Stored items:
=== Begin Enclosure ===
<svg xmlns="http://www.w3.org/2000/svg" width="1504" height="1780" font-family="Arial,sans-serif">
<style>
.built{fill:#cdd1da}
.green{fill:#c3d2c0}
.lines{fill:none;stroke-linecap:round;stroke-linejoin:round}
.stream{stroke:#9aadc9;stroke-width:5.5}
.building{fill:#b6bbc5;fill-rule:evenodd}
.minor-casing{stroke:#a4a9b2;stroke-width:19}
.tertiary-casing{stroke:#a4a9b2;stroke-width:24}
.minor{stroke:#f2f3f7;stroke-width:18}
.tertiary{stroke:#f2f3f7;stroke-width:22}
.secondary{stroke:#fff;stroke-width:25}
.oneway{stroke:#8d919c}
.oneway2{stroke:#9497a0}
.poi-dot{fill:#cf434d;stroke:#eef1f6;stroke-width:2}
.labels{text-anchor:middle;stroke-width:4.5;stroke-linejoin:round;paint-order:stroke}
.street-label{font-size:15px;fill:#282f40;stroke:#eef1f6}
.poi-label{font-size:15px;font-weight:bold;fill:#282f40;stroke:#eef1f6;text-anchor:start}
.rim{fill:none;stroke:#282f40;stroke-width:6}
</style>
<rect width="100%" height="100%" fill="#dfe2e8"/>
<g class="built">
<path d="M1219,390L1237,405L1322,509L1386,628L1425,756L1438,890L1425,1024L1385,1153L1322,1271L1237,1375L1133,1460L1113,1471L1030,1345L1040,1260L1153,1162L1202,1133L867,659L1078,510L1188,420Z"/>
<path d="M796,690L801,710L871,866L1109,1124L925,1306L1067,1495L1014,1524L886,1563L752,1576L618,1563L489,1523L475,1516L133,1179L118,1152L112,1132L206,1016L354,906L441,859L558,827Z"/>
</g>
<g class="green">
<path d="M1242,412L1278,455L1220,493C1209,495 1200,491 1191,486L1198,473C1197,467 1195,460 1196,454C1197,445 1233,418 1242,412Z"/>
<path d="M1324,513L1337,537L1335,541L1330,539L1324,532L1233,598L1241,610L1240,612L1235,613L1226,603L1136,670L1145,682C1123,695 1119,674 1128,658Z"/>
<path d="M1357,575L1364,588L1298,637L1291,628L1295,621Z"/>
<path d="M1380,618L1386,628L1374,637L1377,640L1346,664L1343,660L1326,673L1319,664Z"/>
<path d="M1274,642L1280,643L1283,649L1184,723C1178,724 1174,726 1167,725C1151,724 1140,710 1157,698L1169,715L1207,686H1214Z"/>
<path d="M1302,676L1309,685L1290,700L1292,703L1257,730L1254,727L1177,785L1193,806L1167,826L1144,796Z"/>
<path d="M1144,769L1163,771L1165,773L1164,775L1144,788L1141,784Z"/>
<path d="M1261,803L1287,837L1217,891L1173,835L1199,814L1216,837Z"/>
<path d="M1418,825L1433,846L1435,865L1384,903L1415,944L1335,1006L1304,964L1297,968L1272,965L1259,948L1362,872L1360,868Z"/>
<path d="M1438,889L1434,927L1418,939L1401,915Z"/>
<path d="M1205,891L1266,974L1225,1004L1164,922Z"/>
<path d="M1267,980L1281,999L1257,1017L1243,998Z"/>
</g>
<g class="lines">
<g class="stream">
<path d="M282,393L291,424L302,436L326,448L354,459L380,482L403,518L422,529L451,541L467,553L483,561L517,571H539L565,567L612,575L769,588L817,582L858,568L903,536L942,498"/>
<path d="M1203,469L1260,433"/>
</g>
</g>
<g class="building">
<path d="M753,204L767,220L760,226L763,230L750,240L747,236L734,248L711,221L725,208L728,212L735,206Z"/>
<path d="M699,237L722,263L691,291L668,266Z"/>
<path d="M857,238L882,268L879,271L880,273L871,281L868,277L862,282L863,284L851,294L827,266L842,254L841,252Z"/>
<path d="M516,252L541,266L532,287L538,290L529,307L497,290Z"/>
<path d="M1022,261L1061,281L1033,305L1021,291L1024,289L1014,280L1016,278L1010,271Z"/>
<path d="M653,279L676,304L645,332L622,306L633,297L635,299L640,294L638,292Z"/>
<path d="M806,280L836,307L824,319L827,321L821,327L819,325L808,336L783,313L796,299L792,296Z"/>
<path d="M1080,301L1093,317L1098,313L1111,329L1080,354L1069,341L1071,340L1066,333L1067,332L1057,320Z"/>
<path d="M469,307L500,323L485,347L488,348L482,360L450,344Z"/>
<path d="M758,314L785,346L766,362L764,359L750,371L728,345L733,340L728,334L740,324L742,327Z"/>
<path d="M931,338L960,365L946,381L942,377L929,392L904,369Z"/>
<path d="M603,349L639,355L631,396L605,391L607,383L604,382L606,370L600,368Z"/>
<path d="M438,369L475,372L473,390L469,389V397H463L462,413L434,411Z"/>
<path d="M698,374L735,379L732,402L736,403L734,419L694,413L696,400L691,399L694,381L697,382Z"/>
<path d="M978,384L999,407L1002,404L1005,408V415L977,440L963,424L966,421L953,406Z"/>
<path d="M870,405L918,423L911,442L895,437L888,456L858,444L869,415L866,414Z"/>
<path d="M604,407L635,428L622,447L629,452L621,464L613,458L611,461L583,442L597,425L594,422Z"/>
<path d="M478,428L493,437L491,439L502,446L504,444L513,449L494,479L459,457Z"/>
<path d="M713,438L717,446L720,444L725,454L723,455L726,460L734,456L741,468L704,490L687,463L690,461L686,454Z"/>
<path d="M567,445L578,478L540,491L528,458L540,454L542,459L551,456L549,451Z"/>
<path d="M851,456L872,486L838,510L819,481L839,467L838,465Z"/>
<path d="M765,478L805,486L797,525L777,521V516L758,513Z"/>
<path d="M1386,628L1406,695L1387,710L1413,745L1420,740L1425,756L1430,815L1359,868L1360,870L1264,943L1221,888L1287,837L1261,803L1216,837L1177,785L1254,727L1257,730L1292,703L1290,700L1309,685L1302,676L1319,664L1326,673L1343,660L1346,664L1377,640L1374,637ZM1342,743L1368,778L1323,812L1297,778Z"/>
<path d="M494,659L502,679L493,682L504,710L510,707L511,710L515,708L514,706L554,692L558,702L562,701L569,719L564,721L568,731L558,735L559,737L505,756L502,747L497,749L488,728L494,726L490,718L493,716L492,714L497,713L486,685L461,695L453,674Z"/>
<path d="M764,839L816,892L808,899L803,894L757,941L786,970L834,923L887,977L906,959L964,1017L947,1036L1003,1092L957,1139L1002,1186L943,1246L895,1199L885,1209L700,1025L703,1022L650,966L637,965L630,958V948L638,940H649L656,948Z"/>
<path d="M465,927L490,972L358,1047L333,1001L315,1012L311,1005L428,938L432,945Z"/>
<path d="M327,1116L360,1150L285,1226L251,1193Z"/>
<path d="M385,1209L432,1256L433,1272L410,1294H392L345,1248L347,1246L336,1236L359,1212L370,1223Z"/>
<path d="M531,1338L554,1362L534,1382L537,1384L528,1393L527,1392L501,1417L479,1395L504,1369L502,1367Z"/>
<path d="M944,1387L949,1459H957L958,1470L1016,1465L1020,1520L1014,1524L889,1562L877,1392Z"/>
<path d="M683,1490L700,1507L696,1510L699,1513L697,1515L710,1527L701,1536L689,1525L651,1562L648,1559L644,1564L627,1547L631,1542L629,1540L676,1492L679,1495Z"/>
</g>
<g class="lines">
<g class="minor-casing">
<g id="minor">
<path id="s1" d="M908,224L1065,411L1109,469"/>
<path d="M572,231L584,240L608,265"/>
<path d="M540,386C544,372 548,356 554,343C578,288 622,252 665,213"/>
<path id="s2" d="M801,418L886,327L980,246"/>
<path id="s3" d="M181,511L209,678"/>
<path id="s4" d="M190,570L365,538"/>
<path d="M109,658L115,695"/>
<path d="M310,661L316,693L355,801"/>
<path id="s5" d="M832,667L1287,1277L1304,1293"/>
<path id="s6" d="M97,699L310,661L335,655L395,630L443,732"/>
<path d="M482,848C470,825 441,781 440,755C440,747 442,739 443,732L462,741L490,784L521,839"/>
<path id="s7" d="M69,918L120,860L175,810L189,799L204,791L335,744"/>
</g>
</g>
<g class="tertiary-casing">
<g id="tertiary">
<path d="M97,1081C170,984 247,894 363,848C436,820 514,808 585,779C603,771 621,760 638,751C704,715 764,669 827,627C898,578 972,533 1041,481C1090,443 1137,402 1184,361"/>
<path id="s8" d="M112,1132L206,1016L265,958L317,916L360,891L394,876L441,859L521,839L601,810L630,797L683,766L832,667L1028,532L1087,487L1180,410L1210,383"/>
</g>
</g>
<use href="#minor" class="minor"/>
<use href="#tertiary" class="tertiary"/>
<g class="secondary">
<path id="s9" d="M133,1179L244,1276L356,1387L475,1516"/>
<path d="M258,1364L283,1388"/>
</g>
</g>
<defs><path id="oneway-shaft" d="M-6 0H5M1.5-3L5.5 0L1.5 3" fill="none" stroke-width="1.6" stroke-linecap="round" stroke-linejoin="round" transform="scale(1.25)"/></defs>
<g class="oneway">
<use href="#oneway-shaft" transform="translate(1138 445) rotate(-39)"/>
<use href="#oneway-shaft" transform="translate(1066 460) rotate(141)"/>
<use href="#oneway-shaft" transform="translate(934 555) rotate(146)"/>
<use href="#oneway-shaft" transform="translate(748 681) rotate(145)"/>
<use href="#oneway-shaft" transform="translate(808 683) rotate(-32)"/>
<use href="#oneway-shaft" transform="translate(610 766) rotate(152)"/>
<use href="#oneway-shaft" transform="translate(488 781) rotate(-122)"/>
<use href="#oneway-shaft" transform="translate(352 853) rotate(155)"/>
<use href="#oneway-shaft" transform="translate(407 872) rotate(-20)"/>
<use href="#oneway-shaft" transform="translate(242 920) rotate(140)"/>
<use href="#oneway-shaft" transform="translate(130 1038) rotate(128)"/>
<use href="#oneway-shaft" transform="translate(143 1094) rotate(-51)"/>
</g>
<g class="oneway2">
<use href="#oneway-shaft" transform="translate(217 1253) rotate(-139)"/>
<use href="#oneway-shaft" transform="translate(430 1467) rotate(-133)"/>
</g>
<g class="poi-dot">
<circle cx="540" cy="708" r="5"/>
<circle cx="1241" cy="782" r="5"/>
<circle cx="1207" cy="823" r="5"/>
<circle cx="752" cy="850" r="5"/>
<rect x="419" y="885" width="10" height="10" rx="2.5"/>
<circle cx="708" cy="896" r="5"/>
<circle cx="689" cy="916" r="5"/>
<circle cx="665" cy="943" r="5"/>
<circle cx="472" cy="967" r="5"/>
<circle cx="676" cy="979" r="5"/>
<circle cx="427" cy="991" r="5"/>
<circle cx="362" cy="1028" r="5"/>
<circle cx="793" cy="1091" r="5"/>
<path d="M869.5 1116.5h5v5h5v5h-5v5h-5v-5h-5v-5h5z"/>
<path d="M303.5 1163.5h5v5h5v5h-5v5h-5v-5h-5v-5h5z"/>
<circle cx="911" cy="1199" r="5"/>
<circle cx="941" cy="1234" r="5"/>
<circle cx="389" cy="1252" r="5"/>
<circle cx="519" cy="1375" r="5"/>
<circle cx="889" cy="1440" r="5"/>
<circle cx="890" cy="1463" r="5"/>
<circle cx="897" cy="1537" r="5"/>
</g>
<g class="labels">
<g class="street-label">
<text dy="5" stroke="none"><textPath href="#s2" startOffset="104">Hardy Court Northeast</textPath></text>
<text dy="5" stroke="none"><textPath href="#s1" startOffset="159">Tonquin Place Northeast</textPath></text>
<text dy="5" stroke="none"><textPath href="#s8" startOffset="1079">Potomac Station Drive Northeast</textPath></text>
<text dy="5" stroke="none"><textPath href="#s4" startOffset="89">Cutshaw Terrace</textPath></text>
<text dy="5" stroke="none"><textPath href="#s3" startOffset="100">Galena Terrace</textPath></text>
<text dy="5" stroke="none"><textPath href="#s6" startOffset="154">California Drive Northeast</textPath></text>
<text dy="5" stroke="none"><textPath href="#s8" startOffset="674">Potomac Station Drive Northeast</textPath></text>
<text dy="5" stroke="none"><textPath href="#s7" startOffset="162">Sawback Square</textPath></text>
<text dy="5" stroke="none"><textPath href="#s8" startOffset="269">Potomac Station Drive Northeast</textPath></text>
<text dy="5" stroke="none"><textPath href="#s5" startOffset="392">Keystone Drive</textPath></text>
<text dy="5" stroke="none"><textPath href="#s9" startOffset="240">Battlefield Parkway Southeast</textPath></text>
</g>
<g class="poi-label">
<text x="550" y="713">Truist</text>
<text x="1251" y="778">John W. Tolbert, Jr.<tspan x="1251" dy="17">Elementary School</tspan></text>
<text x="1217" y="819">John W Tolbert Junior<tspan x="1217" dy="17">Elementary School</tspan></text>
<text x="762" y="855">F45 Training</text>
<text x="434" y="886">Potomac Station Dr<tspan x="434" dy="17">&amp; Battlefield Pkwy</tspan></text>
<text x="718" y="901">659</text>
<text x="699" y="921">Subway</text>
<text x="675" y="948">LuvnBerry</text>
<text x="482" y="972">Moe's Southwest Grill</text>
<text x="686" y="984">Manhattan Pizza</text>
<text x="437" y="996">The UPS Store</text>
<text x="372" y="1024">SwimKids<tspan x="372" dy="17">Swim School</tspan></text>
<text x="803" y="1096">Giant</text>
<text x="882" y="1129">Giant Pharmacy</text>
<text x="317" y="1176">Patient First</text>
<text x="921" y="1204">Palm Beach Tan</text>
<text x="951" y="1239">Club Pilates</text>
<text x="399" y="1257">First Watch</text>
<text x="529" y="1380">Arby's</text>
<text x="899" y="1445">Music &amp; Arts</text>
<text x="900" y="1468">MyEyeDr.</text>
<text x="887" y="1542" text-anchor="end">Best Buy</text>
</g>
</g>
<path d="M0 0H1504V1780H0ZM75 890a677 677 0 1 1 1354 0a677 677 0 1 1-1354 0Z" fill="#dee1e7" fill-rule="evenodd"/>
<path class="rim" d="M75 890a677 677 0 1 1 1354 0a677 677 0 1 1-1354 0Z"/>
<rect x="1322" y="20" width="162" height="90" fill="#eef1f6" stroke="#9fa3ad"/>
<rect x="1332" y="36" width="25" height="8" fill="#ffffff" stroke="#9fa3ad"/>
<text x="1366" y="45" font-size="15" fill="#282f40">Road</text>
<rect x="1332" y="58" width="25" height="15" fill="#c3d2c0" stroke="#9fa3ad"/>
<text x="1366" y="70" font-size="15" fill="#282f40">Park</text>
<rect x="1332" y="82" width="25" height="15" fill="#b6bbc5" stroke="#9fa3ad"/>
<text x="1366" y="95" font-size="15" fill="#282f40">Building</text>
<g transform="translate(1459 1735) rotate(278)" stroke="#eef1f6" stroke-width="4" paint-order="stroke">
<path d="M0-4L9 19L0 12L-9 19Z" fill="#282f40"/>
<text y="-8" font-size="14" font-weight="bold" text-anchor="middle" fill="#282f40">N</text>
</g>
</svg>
=== End Enclosure ===
* _Problem details_
Give the number of lines in the entries that contain "labels", and add nothing.

* _Completed exercise_
2